One mercenary subordinate deals with the trauma of having lost her previous unit by hiding behind false bravado and emotional detachment. There’s also a rebellious princess with abandonment issues, a headstrong commander focused on bringing every soldier home alive, a young shaman with an unhealthy sense of attachment to Stocke, and more. It’s a joy to see these allies become more confident and capable as they continue to survive against nearly impossible odds.
Impressively, even the most sniveling toadies among Stocke’s enemies are portrayed as actual people with feelings and goals rather than as generic evil underlings. That’s not to say that Historia doesn’t lean heavily on tropes such as heroic sacrifices and the horrors of war, but the characters learn and grow organically, even relying on the benefit of applied hindsight. Unfortunately, some of Historia’s characterizations are spoiled by instances of colloquial English that serve to undermine the otherwise dramatic dialog.

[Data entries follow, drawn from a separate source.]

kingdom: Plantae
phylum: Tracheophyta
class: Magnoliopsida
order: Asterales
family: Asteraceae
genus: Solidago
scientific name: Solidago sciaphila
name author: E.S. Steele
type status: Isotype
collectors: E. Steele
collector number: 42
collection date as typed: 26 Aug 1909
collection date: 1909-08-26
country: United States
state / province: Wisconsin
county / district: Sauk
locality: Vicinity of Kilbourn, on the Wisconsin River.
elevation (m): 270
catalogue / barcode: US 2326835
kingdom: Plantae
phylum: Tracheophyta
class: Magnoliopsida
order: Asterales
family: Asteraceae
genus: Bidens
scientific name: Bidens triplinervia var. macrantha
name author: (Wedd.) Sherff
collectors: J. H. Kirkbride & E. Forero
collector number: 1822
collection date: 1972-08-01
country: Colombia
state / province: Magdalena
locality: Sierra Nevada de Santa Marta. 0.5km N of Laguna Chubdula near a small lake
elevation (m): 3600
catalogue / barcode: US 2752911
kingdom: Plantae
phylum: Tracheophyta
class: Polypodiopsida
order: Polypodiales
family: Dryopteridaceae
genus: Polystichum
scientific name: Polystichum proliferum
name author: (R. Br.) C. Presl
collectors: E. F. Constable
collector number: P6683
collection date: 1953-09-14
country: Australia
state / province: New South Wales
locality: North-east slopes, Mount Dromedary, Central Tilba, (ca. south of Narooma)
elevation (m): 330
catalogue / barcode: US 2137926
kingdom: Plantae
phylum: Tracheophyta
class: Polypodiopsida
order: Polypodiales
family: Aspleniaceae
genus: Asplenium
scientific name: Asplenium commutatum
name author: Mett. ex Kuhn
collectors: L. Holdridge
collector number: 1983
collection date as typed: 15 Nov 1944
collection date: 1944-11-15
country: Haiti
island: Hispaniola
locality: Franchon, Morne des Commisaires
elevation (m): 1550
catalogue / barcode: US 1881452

In a larger sense, some of Historia’s best moments come from watching the heroes understand that their errors and flaws must be overcome (or at the very least, mitigated) by manipulating the flow of time and trying again. These moments feel like true victories, and not just railroaded plot points. Admittedly, the time travel can be overwhelming, especially when starting out, but it eventually becomes easier to know when to switch back and forth and how to tie up loose side quests without losing the central narrative thread trying to remember what events occur when.
Radiant Historia: Perfect Chronology offers a staggering amount of content for the price — there are nearly 300 different events to see, and the campaign can finish with dozens of possible endings. Patient RPG fans looking for intriguing story hooks and puzzle-like battle mechanics would do well to try it. Those looking to simply enjoy the narrative without being punished can also dip into Friendly mode and enjoy the experience as well. Taking this time travel trip can be repetitive at times, but it also provides a world and characters that are worth the effort.
— Jeff Ortloff
Disclosures: This game is developed by Atlus and published by Atlus, Deep Silver (Europe), and Atlus USA. It is currently available on Nintendo 3DS. This copy of the game was obtained via a publisher code and reviewed on the Nintendo 3DS. Approximately 18 hours of play were devoted to the single-player mode, and the game was not completed. There are no multiplayer modes.
Parents: According to the ESRB, this game is rated T and contains Fantasy Violence, Language, Suggestive Themes, and Use of Alcohol. Players select attack moves (weapon strikes, magic spells) from a menu screen to inflict damage and kill enemy creatures. The game contains some suggestive material: still-image screens of female characters with large cleavage, and partially exposed breasts and/or buttocks. In some sequences, drunken characters appear in taverns and reference alcohol in the dialogue (“All the booze my liver can handle”; “I am so plastered”). The word “sh*t” appears in dialogue.
Deaf & Hard of Hearing Gamers: There are full subtitles, and audio cues have visual components such as a flashing sprite or suitable animation highlighting the item or event. This game is fully accessible.
Remappable Controls: Only certain functions are remappable. The L button can be changed to function as the A button, but this change limits important game options.
Colorblind Modes: There are no colorblind modes available in the options.